Brief:
The response must consist of the complete listing below, reproduced without alteration.

Material to process:
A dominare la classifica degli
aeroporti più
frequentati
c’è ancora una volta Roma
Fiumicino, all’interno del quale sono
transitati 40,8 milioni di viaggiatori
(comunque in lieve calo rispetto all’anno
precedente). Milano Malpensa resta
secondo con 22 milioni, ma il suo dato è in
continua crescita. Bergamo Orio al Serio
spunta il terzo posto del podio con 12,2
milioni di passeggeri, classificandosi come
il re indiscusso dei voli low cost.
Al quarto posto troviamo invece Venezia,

Solution to this problem:
A dominare la classifica degli
aeroporti più
frequentati
c’è ancora una volta Roma
Fiumicino, all’interno del quale sono
transitati 40,8 milioni di viaggiatori
(comunque in lieve calo rispetto all’anno
precedente). Milano Malpensa resta
secondo con 22 milioni, ma il suo dato è in
continua crescita. Bergamo Orio al Serio
spunta il terzo posto del podio con 12,2
milioni di passeggeri, classificandosi come
il re indiscusso dei voli low cost.
Al quarto posto troviamo invece Venezia,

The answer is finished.